The agreement did not create a clear courtroom winner or loser. Instead, it clarified expectations and strengthened NASCAR’s structure. The fact that all parties agreed to a mutual settlement is considered a major win for the motorsport industry as well as all the parties involved. Teams gained financial security. NASCAR maintained governance while updating its framework. Both sides recommitted to collaboration instead of confrontation.

From Courtroom to Checkered Flag

Before the green flag waved at Daytona, Michael Jordan reflected on the resolution to FOX Sports.

“We both needed to have conversations about change,” he said. “Coming out of that, you have a much better appreciation for each other.”

When Jordan shook hands with NASCAR chairman Jim France in Victory Lane, the gesture symbolized reconciliation and forward momentum. The legal process strengthened the sport’s foundation and allowed teams to focus fully on performance and the fans. Jordan emphasized, “Don’t forget about the fans.”

At Daytona, that renewed focus translated into a historic victory.

Tyler Reddick, driver of the #45 Chumba Casino Toyota, and Michael Jordan, NBA Hall of Famer and co-owner of 23XI Racing lift the Harley J. Earl Trophy in victory lane after winning the NASCAR Cup Series Daytona 500 at Daytona International Speedway. Chris Graythen/Getty Images

The Seventh Ring : Daytona

Michael Jordan’s presence in NASCAR carries cultural weight.
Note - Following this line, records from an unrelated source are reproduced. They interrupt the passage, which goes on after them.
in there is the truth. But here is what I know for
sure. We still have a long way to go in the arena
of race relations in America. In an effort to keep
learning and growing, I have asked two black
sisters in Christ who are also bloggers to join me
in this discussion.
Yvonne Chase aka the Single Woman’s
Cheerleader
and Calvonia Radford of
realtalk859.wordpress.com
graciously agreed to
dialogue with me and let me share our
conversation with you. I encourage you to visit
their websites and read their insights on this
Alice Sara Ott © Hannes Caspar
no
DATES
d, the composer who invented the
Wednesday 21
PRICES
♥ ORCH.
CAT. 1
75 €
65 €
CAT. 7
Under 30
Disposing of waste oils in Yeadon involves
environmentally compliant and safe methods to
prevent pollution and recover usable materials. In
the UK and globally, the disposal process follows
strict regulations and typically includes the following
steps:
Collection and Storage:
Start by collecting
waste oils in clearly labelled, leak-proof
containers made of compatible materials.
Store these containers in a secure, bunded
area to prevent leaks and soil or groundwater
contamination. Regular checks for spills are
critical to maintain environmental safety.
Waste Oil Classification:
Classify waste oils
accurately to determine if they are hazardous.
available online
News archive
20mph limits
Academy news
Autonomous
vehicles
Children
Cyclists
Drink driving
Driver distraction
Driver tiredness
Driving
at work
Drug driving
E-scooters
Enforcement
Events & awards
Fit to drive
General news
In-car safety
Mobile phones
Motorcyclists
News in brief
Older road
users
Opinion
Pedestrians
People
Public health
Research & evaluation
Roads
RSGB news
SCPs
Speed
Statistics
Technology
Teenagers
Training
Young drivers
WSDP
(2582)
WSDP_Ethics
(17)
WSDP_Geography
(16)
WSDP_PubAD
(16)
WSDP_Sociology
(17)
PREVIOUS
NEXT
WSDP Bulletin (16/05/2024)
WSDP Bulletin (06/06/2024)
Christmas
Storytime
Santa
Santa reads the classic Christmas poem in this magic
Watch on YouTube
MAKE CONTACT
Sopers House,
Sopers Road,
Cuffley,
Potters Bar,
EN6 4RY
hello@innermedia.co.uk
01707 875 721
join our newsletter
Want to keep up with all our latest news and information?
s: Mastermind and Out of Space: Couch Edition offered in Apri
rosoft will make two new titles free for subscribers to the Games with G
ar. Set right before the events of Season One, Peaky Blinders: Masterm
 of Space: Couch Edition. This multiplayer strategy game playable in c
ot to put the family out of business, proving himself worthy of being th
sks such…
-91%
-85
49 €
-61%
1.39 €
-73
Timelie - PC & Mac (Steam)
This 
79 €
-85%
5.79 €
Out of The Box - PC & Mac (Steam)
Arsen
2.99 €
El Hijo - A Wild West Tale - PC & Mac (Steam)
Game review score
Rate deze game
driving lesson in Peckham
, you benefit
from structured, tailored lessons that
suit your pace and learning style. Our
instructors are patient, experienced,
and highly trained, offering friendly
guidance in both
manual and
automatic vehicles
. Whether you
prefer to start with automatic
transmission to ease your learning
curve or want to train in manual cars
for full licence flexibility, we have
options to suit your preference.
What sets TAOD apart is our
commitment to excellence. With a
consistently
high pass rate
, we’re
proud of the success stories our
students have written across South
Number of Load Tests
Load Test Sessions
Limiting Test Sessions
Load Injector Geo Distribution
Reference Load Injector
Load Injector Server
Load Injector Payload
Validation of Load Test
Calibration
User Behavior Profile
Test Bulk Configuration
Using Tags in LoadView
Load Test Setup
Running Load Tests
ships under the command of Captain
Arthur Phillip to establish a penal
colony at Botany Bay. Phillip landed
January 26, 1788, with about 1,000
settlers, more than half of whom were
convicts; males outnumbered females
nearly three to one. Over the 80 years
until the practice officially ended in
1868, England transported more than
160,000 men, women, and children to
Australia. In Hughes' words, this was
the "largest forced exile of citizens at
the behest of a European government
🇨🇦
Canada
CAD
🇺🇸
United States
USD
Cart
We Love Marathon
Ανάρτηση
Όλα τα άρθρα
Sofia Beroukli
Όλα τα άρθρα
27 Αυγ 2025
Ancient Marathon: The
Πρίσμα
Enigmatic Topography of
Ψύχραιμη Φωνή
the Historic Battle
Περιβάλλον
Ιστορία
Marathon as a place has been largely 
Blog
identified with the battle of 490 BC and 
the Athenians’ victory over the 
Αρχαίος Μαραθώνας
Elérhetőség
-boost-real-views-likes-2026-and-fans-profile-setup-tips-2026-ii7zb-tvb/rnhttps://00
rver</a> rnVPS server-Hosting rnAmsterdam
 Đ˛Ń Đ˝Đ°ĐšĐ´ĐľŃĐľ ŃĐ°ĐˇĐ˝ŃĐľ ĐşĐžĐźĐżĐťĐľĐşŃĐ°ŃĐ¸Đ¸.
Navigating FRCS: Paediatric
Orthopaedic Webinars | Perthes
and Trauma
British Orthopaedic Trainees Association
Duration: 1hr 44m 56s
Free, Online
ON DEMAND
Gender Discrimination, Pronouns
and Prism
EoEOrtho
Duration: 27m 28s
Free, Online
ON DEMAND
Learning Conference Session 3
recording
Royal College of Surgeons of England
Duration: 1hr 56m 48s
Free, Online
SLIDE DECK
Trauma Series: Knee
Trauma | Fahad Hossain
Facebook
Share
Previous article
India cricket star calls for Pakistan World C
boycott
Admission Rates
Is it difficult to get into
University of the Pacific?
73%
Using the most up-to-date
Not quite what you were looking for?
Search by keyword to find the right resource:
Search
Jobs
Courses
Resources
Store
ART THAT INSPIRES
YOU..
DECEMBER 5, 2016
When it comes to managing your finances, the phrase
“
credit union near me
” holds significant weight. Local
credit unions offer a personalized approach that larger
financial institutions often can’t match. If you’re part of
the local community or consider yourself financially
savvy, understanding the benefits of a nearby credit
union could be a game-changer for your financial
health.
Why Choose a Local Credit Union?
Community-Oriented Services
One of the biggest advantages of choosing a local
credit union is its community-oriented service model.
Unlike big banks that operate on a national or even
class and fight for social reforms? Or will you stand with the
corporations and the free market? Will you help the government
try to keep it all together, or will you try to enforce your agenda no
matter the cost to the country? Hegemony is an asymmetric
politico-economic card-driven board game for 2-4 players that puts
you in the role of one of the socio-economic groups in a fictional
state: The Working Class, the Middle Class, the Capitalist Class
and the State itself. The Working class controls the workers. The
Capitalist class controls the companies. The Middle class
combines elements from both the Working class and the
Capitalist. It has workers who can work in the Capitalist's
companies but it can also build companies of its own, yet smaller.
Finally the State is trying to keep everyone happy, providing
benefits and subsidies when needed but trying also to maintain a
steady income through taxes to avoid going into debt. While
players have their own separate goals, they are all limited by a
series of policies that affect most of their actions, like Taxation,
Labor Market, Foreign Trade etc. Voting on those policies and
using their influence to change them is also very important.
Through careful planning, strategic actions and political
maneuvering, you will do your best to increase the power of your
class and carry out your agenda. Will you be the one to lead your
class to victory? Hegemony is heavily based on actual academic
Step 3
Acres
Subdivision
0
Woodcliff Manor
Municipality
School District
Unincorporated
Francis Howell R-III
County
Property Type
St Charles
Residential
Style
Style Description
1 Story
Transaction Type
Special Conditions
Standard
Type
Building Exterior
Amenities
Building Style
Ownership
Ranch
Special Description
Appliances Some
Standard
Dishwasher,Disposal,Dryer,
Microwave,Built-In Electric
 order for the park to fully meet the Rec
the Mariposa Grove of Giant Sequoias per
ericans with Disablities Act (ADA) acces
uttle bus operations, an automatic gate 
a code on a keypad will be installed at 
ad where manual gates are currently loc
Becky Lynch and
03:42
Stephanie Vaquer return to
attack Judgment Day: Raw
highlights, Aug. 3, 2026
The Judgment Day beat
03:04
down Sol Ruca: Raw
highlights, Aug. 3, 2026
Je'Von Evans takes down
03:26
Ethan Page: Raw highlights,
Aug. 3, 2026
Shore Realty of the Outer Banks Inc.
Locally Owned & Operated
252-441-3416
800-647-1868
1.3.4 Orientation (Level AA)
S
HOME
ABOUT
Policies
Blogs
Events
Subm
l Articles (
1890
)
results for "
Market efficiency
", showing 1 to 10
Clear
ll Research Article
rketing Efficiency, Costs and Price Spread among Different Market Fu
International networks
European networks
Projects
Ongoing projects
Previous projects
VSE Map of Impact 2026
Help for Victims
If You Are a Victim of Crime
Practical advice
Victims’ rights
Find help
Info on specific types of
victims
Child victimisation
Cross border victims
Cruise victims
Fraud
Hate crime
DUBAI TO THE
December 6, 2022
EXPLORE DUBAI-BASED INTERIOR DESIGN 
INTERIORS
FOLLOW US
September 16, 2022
As a Black American owner in a series seeking broader national reach, his leadership reflects a more inclusive portrait of American motorsport. 23XI Racing stands as both a competitive enterprise and a symbol of evolving representation within the garage, especially at Daytona.

In Chicago, Jordan relied on instinct and elevation. In Daytona, he relied on structure and belief. Jordan trusted engineers, crew chiefs, and drivers. He absorbed the tension of a final lap without touching the steering wheel.

When asked about the metaphorical seventh ring, Jordan smiled.

“We’re building something that lasts,” he said. “We’re just getting started.”

23XI Racing’s first victory at NASCAR’s biggest race turns the teams attention to the rest of the 2026 NASCAR season, aiming for consistent performance, strategic growth, and additional wins.